**EXERCISE OBJECTIVE**
Examine each line of the data. Copy those that contain the string "affect".
** DATA follows **
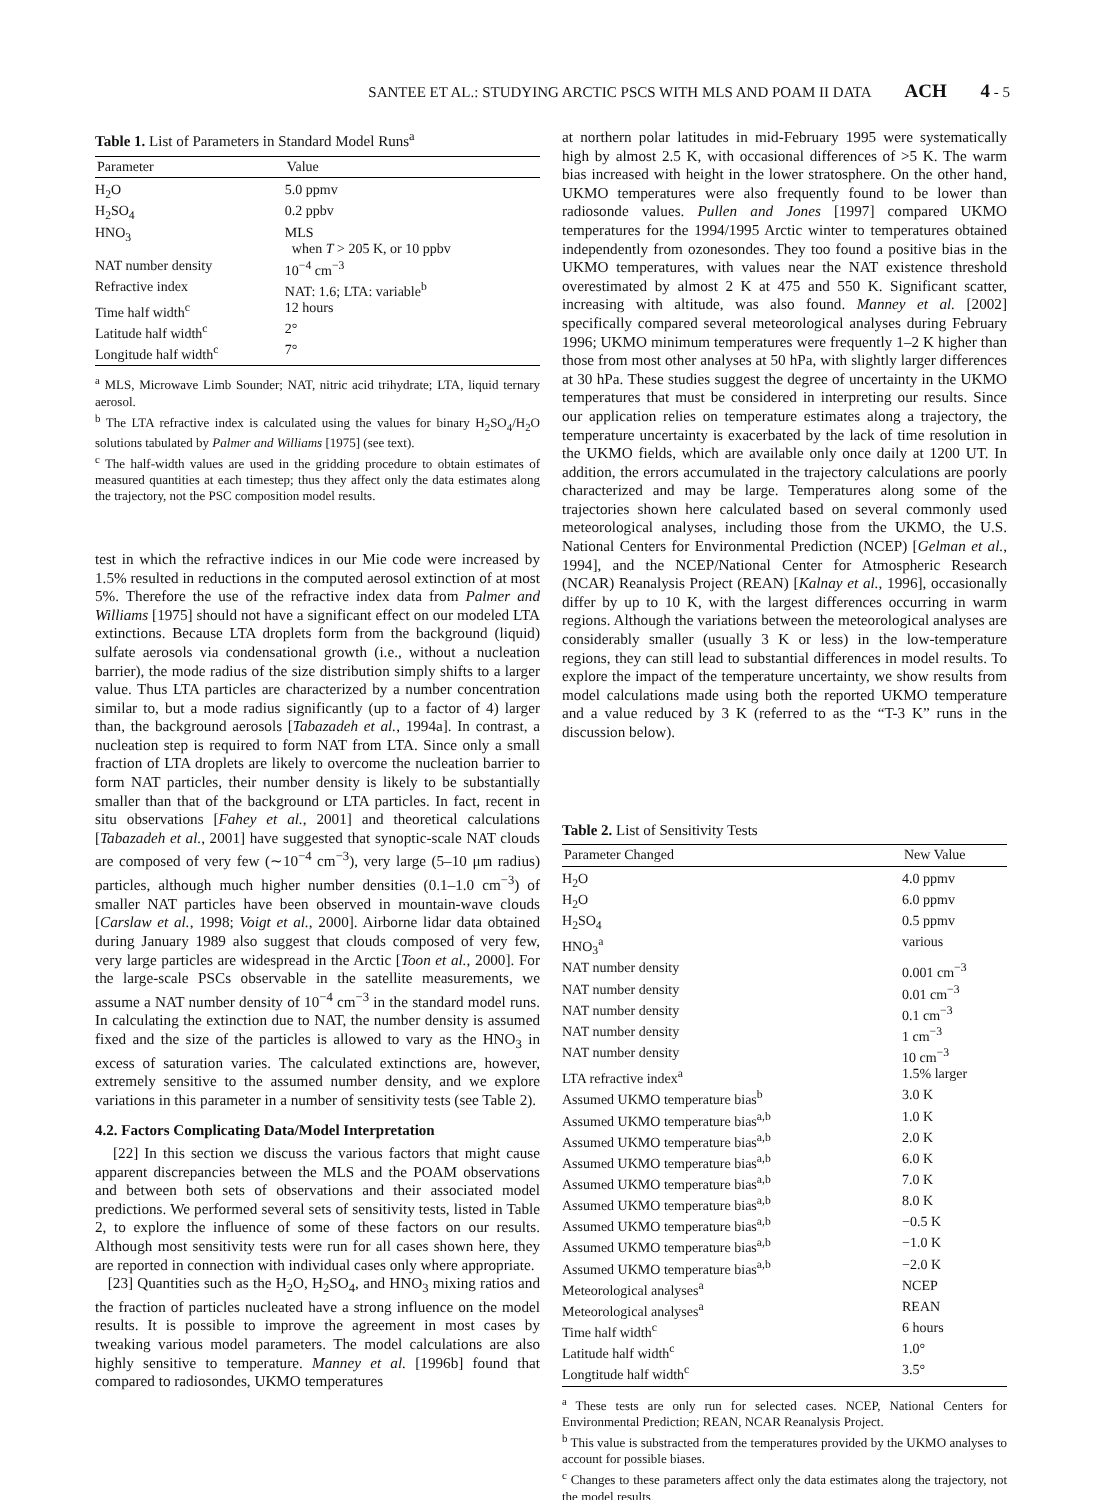SANTEE ET AL.: STUDYING ARCTIC PSCS WITH MLS AND POAM II DATA ACH 4 - 5
Table 1. List of Parameters in Standard Model Runs <sup>a</sup>
| Parameter | Value |
| --- | --- |
| H<sub>2</sub>O | 5.0 ppmv |
| H<sub>2</sub>SO<sub>4</sub> | 0.2 ppbv |
| HNO<sub>3</sub> | MLS when T > 205 K, or 10 ppbv |
| NAT number density | 10<sup>−4</sup> cm<sup>−3</sup> |
| Refractive index | NAT: 1.6; LTA: variable<sup>b</sup> |
| Time half width<sup>c</sup> | 12 hours |
| Latitude half width<sup>c</sup> | 2° |
| Longitude half width<sup>c</sup> | 7° |
<sup>a</sup> MLS, Microwave Limb Sounder; NAT, nitric acid trihydrate; LTA, liquid ternary aerosol.
<sup>b</sup> The LTA refractive index is calculated using the values for binary H<sub>2</sub>SO<sub>4</sub>/H<sub>2</sub>O solutions tabulated by Palmer and Williams [1975] (see text).
<sup>c</sup> The half-width values are used in the gridding procedure to obtain estimates of measured quantities at each timestep; thus they affect only the data estimates along the trajectory, not the PSC composition model results.
test in which the refractive indices in our Mie code were increased by 1.5% resulted in reductions in the computed aerosol extinction of at most 5%. Therefore the use of the refractive index data from Palmer and Williams [1975] should not have a significant effect on our modeled LTA extinctions. Because LTA droplets form from the background (liquid) sulfate aerosols via condensational growth (i.e., without a nucleation barrier), the mode radius of the size distribution simply shifts to a larger value. Thus LTA particles are characterized by a number concentration similar to, but a mode radius significantly (up to a factor of 4) larger than, the background aerosols [Tabazadeh et al., 1994a]. In contrast, a nucleation step is required to form NAT from LTA. Since only a small fraction of LTA droplets are likely to overcome the nucleation barrier to form NAT particles, their number density is likely to be substantially smaller than that of the background or LTA particles. In fact, recent in situ observations [Fahey et al., 2001] and theoretical calculations [Tabazadeh et al., 2001] have suggested that synoptic-scale NAT clouds are composed of very few (∼10<sup>−4</sup> cm<sup>−3</sup>), very large (5–10 μm radius) particles, although much higher number densities (0.1–1.0 cm<sup>−3</sup>) of smaller NAT particles have been observed in mountain-wave clouds [Carslaw et al., 1998; Voigt et al., 2000]. Airborne lidar data obtained during January 1989 also suggest that clouds composed of very few, very large particles are widespread in the Arctic [Toon et al., 2000]. For the large-scale PSCs observable in the satellite measurements, we assume a NAT number density of 10<sup>−4</sup> cm<sup>−3</sup> in the standard model runs. In calculating the extinction due to NAT, the number density is assumed fixed and the size of the particles is allowed to vary as the HNO<sub>3</sub> in excess of saturation varies. The calculated extinctions are, however, extremely sensitive to the assumed number density, and we explore variations in this parameter in a number of sensitivity tests (see Table 2).
4.2. Factors Complicating Data/Model Interpretation
[22] In this section we discuss the various factors that might cause apparent discrepancies between the MLS and the POAM observations and between both sets of observations and their associated model predictions. We performed several sets of sensitivity tests, listed in Table 2, to explore the influence of some of these factors on our results. Although most sensitivity tests were run for all cases shown here, they are reported in connection with individual cases only where appropriate.
[23] Quantities such as the H<sub>2</sub>O, H<sub>2</sub>SO<sub>4</sub>, and HNO<sub>3</sub> mixing ratios and the fraction of particles nucleated have a strong influence on the model results. It is possible to improve the agreement in most cases by tweaking various model parameters. The model calculations are also highly sensitive to temperature. Manney et al. [1996b] found that compared to radiosondes, UKMO temperatures
at northern polar latitudes in mid-February 1995 were systematically high by almost 2.5 K, with occasional differences of >5 K. The warm bias increased with height in the lower stratosphere. On the other hand, UKMO temperatures were also frequently found to be lower than radiosonde values. Pullen and Jones [1997] compared UKMO temperatures for the 1994/1995 Arctic winter to temperatures obtained independently from ozonesondes. They too found a positive bias in the UKMO temperatures, with values near the NAT existence threshold overestimated by almost 2 K at 475 and 550 K. Significant scatter, increasing with altitude, was also found. Manney et al. [2002] specifically compared several meteorological analyses during February 1996; UKMO minimum temperatures were frequently 1–2 K higher than those from most other analyses at 50 hPa, with slightly larger differences at 30 hPa. These studies suggest the degree of uncertainty in the UKMO temperatures that must be considered in interpreting our results. Since our application relies on temperature estimates along a trajectory, the temperature uncertainty is exacerbated by the lack of time resolution in the UKMO fields, which are available only once daily at 1200 UT. In addition, the errors accumulated in the trajectory calculations are poorly characterized and may be large. Temperatures along some of the trajectories shown here calculated based on several commonly used meteorological analyses, including those from the UKMO, the U.S. National Centers for Environmental Prediction (NCEP) [Gelman et al., 1994], and the NCEP/National Center for Atmospheric Research (NCAR) Reanalysis Project (REAN) [Kalnay et al., 1996], occasionally differ by up to 10 K, with the largest differences occurring in warm regions. Although the variations between the meteorological analyses are considerably smaller (usually 3 K or less) in the low-temperature regions, they can still lead to substantial differences in model results. To explore the impact of the temperature uncertainty, we show results from model calculations made using both the reported UKMO temperature and a value reduced by 3 K (referred to as the “T-3 K” runs in the discussion below).
Table 2. List of Sensitivity Tests
| Parameter Changed | New Value |
| --- | --- |
| H<sub>2</sub>O | 4.0 ppmv |
| H<sub>2</sub>O | 6.0 ppmv |
| H<sub>2</sub>SO<sub>4</sub> | 0.5 ppmv |
| HNO<sub>3</sub><sup>a</sup> | various |
| NAT number density | 0.001 cm<sup>−3</sup> |
| NAT number density | 0.01 cm<sup>−3</sup> |
| NAT number density | 0.1 cm<sup>−3</sup> |
| NAT number density | 1 cm<sup>−3</sup> |
| NAT number density | 10 cm<sup>−3</sup> |
| LTA refractive index<sup>a</sup> | 1.5% larger |
| Assumed UKMO temperature bias<sup>b</sup> | 3.0 K |
| Assumed UKMO temperature bias<sup>a,b</sup> | 1.0 K |
| Assumed UKMO temperature bias<sup>a,b</sup> | 2.0 K |
| Assumed UKMO temperature bias<sup>a,b</sup> | 6.0 K |
| Assumed UKMO temperature bias<sup>a,b</sup> | 7.0 K |
| Assumed UKMO temperature bias<sup>a,b</sup> | 8.0 K |
| Assumed UKMO temperature bias<sup>a,b</sup> | −0.5 K |
| Assumed UKMO temperature bias<sup>a,b</sup> | −1.0 K |
| Assumed UKMO temperature bias<sup>a,b</sup> | −2.0 K |
| Meteorological analyses<sup>a</sup> | NCEP |
| Meteorological analyses<sup>a</sup> | REAN |
| Time half width<sup>c</sup> | 6 hours |
| Latitude half width<sup>c</sup> | 1.0° |
| Longtitude half width<sup>c</sup> | 3.5° |
<sup>a</sup> These tests are only run for selected cases. NCEP, National Centers for Environmental Prediction; REAN, NCAR Reanalysis Project.
<sup>b</sup> This value is substracted from the temperatures provided by the UKMO analyses to account for possible biases.
<sup>c</sup> Changes to these parameters affect only the data estimates along the trajectory, not the model results.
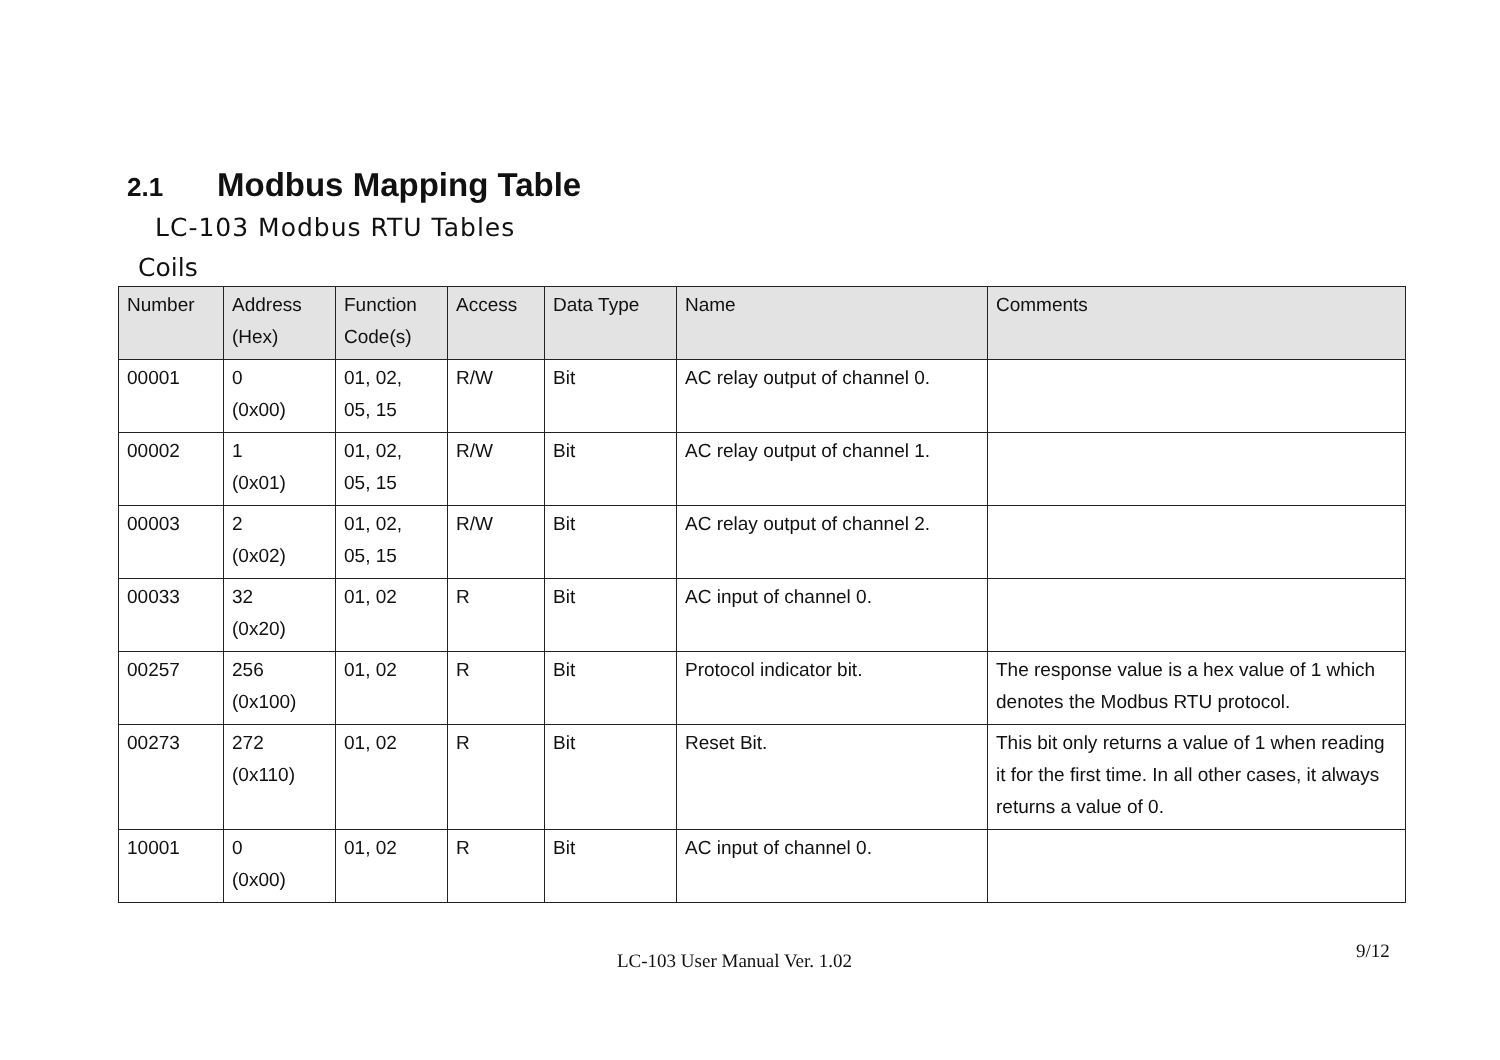2.1 Modbus Mapping Table
LC-103 Modbus RTU Tables
Coils
| Number | Address (Hex) | Function Code(s) | Access | Data Type | Name | Comments |
| --- | --- | --- | --- | --- | --- | --- |
| 00001 | 0 (0x00) | 01, 02, 05, 15 | R/W | Bit | AC relay output of channel 0. | |
| 00002 | 1 (0x01) | 01, 02, 05, 15 | R/W | Bit | AC relay output of channel 1. | |
| 00003 | 2 (0x02) | 01, 02, 05, 15 | R/W | Bit | AC relay output of channel 2. | |
| 00033 | 32 (0x20) | 01, 02 | R | Bit | AC input of channel 0. | |
| 00257 | 256 (0x100) | 01, 02 | R | Bit | Protocol indicator bit. | The response value is a hex value of 1 which denotes the Modbus RTU protocol. |
| 00273 | 272 (0x110) | 01, 02 | R | Bit | Reset Bit. | This bit only returns a value of 1 when reading it for the first time. In all other cases, it always returns a value of 0. |
| 10001 | 0 (0x00) | 01, 02 | R | Bit | AC input of channel 0. | |
LC-103 User Manual Ver. 1.02 9/12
** End of DATA **
**SOLUTION FOR THIS EXERCISE**
<sup>c</sup> The half-width values are used in the gridding procedure to obtain estimates of measured quantities at each timestep; thus they affect only the data estimates along the trajectory, not the PSC composition model results.
<sup>c</sup> Changes to these parameters affect only the data estimates along the trajectory, not the model results.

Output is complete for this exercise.